(Extracted entries begins)
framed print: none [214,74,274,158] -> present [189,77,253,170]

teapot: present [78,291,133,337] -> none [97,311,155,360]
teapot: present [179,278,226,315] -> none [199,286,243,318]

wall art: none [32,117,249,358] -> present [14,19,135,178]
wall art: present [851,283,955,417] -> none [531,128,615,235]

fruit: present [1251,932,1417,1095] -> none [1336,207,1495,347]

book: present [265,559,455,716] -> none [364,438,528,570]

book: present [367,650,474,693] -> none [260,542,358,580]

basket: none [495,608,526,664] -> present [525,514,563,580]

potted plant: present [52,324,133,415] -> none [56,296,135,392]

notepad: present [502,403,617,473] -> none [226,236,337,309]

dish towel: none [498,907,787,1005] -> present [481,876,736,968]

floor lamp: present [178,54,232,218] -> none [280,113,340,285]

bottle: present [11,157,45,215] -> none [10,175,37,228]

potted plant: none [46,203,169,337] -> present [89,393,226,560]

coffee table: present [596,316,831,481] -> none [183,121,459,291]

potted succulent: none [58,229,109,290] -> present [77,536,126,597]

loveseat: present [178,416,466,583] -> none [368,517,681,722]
(Extracted entries ends)
What you will do: An exact copy is needed of the closing lines of the entries above, counting from the one that contains "basket: none [495,608,526,664]" and including it and the last.

Exercise result:
basket: none [495,608,526,664] -> present [525,514,563,580]

potted plant: present [52,324,133,415] -> none [56,296,135,392]

notepad: present [502,403,617,473] -> none [226,236,337,309]

dish towel: none [498,907,787,1005] -> present [481,876,736,968]

floor lamp: present [178,54,232,218] -> none [280,113,340,285]

bottle: present [11,157,45,215] -> none [10,175,37,228]

potted plant: none [46,203,169,337] -> present [89,393,226,560]

coffee table: present [596,316,831,481] -> none [183,121,459,291]

potted succulent: none [58,229,109,290] -> present [77,536,126,597]

loveseat: present [178,416,466,583] -> none [368,517,681,722]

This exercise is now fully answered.